DataFrame conversion of column names to type

I use DataFrames to read a CSV file. I need to determine the number of columns with the header dates (e.g. 01/10/2020) and extract those column names and convert their type to Date.

In my MWE, I have shown two methods that I can use to select the relevant columns, i) Not(Between) or ii) based on columns containing the ‘/’ character. The problem is that dates in the CSV file may be in different formats, such as 01.10.2020 or 01-10-2020, etc. This can cause a problem when converting the column names to Date type.
1. Is there a more elegant way of determining the number of column names that contains dates than the method used in the MWE?
2. To ensure that converting into Date type cover all different formats of dates in the input data, is there a method for this?
3. Can column names be read as Date type directly when reading a CSV file?

df = DataFrame(Symbol("ID")=>1:2,Symbol("Name")=>["Abc","Cdc"],Symbol("Value")=>[100.1,200.2],
Symbol("01/10/2020")=>[23.4,29.9],Symbol("01/11/2020")=>[58.6,90.0])

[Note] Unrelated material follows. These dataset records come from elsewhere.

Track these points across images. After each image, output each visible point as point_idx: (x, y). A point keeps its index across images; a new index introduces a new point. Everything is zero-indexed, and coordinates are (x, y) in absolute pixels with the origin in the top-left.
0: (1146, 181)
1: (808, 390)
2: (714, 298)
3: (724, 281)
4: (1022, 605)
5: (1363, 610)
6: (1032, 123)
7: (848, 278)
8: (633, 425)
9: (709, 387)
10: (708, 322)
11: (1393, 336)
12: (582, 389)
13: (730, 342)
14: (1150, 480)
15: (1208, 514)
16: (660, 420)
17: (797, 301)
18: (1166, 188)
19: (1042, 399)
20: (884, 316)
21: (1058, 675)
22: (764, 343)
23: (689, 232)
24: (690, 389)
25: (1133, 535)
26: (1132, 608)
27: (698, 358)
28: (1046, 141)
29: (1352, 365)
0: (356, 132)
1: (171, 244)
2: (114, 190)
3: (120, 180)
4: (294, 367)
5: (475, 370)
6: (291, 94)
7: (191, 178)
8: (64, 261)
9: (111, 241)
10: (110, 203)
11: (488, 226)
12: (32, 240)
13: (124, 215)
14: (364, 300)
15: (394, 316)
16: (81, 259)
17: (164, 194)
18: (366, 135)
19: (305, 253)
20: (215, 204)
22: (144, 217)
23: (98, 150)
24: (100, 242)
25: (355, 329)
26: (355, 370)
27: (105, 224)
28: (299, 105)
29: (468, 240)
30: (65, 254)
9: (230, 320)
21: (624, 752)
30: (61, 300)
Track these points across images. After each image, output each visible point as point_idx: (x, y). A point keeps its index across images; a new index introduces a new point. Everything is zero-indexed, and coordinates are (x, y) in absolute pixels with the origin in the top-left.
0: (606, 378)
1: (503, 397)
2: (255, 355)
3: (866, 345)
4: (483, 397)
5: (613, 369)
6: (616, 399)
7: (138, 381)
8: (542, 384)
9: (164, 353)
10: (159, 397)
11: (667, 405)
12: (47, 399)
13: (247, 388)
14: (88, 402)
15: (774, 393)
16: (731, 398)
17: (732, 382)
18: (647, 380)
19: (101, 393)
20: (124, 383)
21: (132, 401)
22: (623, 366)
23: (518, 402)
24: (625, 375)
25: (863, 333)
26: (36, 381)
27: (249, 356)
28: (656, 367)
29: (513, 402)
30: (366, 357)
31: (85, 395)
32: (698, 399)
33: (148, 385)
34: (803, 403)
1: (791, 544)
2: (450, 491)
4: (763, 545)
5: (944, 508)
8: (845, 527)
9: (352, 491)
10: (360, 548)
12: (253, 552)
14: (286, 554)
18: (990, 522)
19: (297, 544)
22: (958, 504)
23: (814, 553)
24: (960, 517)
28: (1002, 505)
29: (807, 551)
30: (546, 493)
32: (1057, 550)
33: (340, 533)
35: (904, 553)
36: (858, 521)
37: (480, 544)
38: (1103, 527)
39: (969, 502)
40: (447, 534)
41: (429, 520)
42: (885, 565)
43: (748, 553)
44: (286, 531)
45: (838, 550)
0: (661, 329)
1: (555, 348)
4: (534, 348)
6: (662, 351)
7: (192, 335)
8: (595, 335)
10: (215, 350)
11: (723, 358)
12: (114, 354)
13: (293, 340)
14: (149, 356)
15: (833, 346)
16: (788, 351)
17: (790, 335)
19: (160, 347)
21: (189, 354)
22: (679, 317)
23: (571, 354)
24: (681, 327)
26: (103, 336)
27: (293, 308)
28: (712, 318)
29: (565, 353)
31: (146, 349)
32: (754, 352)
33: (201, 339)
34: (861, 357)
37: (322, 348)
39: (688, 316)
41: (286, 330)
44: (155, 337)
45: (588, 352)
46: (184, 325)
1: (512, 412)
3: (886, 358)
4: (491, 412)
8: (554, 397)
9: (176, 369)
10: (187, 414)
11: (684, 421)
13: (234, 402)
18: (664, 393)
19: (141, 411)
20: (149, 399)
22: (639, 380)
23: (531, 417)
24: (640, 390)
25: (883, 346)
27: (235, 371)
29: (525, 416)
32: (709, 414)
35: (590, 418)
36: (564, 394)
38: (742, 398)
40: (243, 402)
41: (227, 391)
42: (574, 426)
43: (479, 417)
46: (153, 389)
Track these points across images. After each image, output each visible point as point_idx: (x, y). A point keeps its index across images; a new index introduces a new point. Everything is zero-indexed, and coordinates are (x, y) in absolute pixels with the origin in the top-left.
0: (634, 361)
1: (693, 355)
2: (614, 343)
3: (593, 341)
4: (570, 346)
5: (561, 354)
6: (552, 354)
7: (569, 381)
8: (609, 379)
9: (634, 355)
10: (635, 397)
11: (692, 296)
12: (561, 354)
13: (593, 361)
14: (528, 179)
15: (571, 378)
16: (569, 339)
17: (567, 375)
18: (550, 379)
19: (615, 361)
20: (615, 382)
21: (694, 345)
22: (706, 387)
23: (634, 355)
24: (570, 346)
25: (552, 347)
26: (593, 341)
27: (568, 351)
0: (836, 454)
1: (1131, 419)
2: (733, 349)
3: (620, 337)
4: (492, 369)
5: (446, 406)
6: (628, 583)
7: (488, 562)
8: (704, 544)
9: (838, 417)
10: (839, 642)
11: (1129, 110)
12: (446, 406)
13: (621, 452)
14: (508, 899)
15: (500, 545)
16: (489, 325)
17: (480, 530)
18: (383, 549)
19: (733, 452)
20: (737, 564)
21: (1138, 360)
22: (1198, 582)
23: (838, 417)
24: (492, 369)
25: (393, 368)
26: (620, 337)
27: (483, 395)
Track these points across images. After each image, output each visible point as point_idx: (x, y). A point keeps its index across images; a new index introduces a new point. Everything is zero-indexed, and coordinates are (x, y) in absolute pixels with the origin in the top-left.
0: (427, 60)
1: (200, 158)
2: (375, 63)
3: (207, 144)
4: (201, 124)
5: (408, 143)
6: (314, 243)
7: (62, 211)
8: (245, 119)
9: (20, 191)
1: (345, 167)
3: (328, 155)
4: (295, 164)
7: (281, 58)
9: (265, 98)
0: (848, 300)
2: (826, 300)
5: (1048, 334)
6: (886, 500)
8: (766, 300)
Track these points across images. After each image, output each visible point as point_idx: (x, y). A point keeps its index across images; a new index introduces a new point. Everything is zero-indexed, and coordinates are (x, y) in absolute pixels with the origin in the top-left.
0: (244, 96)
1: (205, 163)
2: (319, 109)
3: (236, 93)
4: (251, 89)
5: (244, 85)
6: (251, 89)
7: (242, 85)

#Determine the number of columns with dates 
# Method 1 use Not(Between) method
df_dates=select(df, Not(Between(:ID, :Value)))
# Method 2 select columns containing '/' character
df_dates=select(df, r"/")
#Create a vector of strings for dates
Dates_String=names(df_dates)
#Determine number of coluns in Dates_String
nColn_Dates=length(Dates_String)
#Convert into type Dates for later calculations
Dates_Type=Date.(Dates_String, Dates.DateFormat("dd/mm/yyyy"))

I am a bit confused here, even if you succeed at figuring out which column names are dates, you can’t make the name of a column a date. Only strings and symbols are allowed as column names.

1 Like

I agree. This is what I expected answer to my question 3.

The first two questions are bothering me more and it will be interesting to get views from others. That is

  • how would they go about determining number of columns that contains Dates as headers (though the type will be string),

  • selecting these columns names and

  • converting them into Date type (as they are needed for calculations later in the code)

I am not sure if I am doing it in an efficient way in the MWE as I may be making some unnecessary allocations.

My impression is that this is not easy. I don’t know of a way to automatically detect that a string is a date when you don’t provide the format. i.e. a function that works like to_date("2014-03-04") and to_date("2015/06/78")

1 Like

I agree - I think you won’t be able to do it unless you can reliably narrow down the set of possible formats to something manageable and then check all formats for each column header. Something like:

julia> using Dates

julia> function trydate(x, f) 
           try 
               Date(x, f) 
           catch e
               return nothing
           end
       end
trydate (generic function with 1 method)

julia> formats = [dateformat"d/m/y", dateformat"d-m-y"]
2-element Vector{DateFormat{S, Tuple{Dates.DatePart{'d'}, Dates.Delim{Char, 1}, Dates.DatePart{'m'}, Dates.Delim{Char, 1}, Dates.DatePart{'y'}}} where S}:
 dateformat"d/m/y"
 dateformat"d-m-y"

julia> trydate.("20/10/2020", formats)
2-element Vector{Union{Nothing, Date}}:
 2020-10-20
 nothing

And then apply trydate across names(df) and check whether the result includes a Date type or not.

1 Like

Thank you. Your suggestion looks really good!